In recent times, we'll see, President Obama has spoken similarly:
On the IRS:
"Well, with respect to the IRS, I spoke to this yesterday. My main concern is fixing a problem, and we began that process yesterday by asking and accepting the resignation of the Acting Director there. We will be putting in new leadership that will be able to make sure that -- following up on the IG audit -- that we gather up all the facts, that we hold accountable those who have taken these outrageous actions. As I said last night, it is just simply unacceptable for there to even be a hint of partisanship or ideology when it comes to the application of our tax laws. But let me make sure that I answer your specific question.
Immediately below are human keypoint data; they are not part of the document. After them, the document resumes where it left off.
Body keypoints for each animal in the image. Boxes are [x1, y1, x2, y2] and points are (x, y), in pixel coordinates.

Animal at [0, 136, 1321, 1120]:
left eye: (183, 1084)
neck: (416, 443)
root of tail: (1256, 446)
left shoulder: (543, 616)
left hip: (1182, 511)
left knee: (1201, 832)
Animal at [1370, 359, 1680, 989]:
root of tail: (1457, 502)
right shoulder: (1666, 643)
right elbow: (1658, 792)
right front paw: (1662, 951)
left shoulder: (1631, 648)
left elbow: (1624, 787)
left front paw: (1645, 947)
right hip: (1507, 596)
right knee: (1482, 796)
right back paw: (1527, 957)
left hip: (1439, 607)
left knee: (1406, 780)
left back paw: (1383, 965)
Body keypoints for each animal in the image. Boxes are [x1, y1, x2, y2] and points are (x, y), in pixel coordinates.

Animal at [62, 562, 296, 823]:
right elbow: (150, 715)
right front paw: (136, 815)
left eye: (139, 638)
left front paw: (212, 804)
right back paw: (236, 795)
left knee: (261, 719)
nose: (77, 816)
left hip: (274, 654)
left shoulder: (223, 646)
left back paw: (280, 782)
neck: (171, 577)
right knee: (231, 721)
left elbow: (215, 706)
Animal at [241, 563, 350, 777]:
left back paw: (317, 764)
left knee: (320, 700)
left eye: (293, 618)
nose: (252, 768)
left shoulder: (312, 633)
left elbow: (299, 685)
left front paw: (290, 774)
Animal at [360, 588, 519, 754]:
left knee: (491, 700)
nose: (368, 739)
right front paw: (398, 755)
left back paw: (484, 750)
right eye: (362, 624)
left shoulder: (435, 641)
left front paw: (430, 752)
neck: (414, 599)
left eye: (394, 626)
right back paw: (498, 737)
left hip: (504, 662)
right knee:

I can assure you that I certainly did not know anything about the IG report before the IG report had been leaked through the press. Typically, the IG reports are not supposed to be widely distributed or shared. They tend to be a process that everybody is trying to protect the integrity of. But what I'm absolutely certain of is that the actions that were described in that IG report are unacceptable."
Jay Carney, asked if the White House had any knowledge of the Justice Department's seizure of AP phone records:
"Other than press reports, we have no knowledge of any attempt by the Justice Department to seek phone records of the AP.”
Got that? Based on President Obama's tenure, he knows nothing, is responsible for nothing, and, apparently, does nothing. That means he's either: a) the most incompetent chief executive to inhabit the office since Warren G. Harding; b) presiding over a government bureaucracy that has gone completely rogue; c) he actually had a hand in some of what's happened during his presidency, even the last week; or d) Some combination of the above.
So, which is it?
Update: via Powerline, here's a New Yorker fictional version of President Obama's weekly address:
President Obama used his weekly radio address on Saturday to reassure the American people that he has “played no role whatsoever” in the U.S. government over the past four years.
“Right now, many of you are angry at the government, and no one is angrier than I am,” he said. “Quite frankly, I am glad that I have had no involvement in such an organization.”
The President’s outrage only increased, he said, when he “recently became aware of a part of that government called the Department of Justice.”
“The more I learn about the activities of these individuals, the more certain I am that I would not want to be associated with them,” he said. “They sound like bad news.”
Mr. Obama closed his address by indicating that beginning next week he would enforce what he called a “zero tolerance policy on governing.”
“If I find that any members of my Administration have had any intimate knowledge of, or involvement in, the workings of the United States government, they will be dealt with accordingly,” he said.